• Exercise brief:
Return each line in the rows below that contains the word "catalogue", copied in full and unchanged.

• • • •

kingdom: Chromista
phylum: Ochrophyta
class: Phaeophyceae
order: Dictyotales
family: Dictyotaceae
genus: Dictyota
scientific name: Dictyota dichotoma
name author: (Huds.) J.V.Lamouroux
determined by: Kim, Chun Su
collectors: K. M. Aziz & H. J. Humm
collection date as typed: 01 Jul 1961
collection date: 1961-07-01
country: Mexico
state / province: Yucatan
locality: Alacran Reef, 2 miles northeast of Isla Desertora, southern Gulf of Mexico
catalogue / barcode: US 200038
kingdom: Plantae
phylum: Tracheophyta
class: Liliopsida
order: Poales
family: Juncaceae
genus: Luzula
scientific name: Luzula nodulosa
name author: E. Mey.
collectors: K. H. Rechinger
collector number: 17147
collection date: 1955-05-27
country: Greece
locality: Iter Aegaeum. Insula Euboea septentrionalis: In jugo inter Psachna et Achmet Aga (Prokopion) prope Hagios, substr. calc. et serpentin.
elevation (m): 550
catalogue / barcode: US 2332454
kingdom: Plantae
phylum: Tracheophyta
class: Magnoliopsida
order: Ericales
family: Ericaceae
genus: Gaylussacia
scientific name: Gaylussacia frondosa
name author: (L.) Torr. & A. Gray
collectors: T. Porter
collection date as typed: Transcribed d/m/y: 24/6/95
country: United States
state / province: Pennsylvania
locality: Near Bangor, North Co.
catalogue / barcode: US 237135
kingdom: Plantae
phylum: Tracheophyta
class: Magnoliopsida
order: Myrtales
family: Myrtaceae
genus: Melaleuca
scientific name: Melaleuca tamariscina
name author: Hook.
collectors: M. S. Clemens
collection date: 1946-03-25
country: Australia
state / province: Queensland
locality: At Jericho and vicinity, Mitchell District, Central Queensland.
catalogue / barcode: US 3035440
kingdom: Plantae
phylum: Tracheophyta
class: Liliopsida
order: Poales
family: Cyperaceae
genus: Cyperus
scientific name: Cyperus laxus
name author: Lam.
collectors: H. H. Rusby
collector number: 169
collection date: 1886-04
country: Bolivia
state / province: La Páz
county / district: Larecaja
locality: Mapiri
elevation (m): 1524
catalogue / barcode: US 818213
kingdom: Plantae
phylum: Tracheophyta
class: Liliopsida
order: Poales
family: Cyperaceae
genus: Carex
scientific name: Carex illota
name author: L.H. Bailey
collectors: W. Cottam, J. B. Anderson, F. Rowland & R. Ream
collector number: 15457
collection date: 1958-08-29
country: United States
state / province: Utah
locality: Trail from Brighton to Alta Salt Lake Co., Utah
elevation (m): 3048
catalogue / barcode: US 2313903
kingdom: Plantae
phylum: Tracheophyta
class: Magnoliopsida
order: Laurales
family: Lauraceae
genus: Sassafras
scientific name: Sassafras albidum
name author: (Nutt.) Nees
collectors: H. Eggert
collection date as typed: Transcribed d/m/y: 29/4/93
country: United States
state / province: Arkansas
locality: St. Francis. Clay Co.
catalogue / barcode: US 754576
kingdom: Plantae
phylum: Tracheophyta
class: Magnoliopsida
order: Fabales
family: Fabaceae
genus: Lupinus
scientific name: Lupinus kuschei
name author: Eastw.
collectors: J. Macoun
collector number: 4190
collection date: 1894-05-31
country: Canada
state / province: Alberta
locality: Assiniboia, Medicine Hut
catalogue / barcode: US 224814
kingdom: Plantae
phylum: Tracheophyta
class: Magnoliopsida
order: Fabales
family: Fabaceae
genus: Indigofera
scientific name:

• • • •

• Solution to this task:
catalogue / barcode: US 200038
catalogue / barcode: US 2332454
catalogue / barcode: US 237135
catalogue / barcode: US 3035440
catalogue / barcode: US 818213
catalogue / barcode: US 2313903
catalogue / barcode: US 754576
catalogue / barcode: US 224814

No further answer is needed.